### WHAT TO PRODUCE
All lines from the one containing "index mcp: (869, 1208)" down to the final line of the entries below: return them exactly.

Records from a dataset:

────────────────────

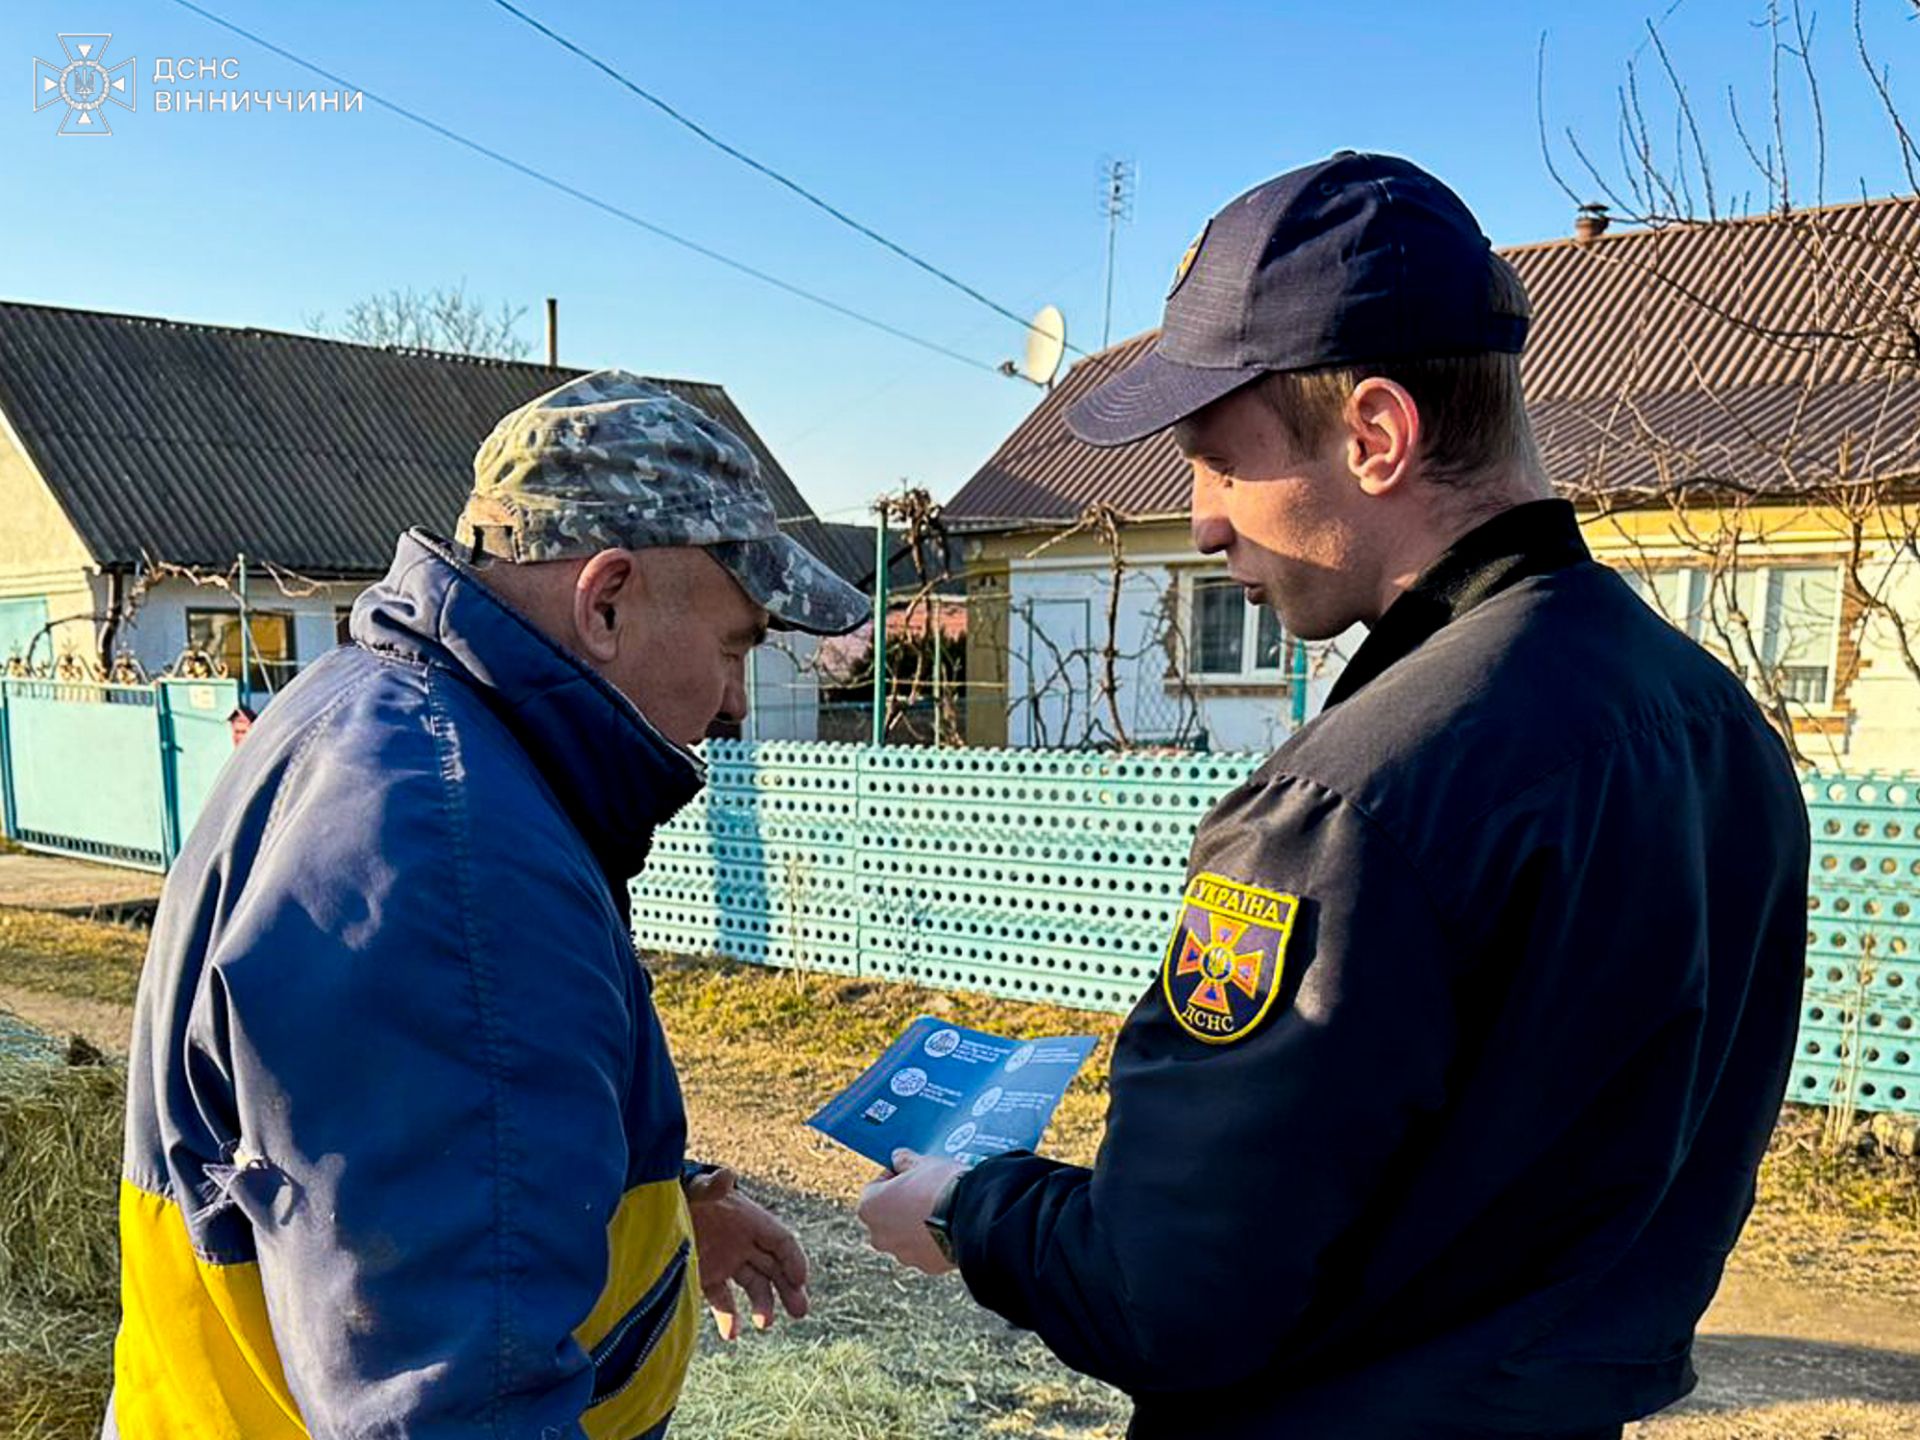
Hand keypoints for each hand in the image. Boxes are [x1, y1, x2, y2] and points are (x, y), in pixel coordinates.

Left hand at [685, 1167, 809, 1340]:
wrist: (653, 1205)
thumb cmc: (680, 1192)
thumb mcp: (696, 1190)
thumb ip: (712, 1186)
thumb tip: (727, 1175)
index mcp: (748, 1219)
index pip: (781, 1241)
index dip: (793, 1259)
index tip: (800, 1281)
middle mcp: (742, 1241)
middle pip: (775, 1267)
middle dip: (790, 1288)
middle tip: (800, 1310)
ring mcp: (726, 1260)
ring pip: (755, 1286)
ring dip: (763, 1305)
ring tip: (764, 1323)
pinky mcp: (707, 1276)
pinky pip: (725, 1300)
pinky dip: (730, 1317)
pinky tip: (732, 1333)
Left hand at [857, 1148, 963, 1275]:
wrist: (970, 1216)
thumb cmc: (939, 1186)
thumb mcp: (921, 1163)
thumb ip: (904, 1160)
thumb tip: (898, 1158)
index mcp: (869, 1208)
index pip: (874, 1187)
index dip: (893, 1177)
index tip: (910, 1174)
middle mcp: (879, 1236)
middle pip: (887, 1216)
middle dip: (902, 1205)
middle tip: (924, 1191)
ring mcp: (902, 1254)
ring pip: (905, 1236)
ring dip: (916, 1225)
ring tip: (940, 1210)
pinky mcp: (925, 1265)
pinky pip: (925, 1249)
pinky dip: (933, 1240)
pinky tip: (949, 1226)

────────────────────

### FINISHED EXERCISE
index mcp: (869, 1208)
index pip: (874, 1187)
index dip: (893, 1177)
index tip: (910, 1174)
middle mcp: (879, 1236)
middle pip: (887, 1216)
middle dip: (902, 1205)
middle tip: (924, 1191)
ring mcp: (902, 1254)
ring pip: (905, 1236)
ring dip: (916, 1225)
ring tip: (940, 1210)
pinky mcp: (925, 1265)
pinky pip: (925, 1249)
pinky dip: (933, 1240)
pinky tip: (949, 1226)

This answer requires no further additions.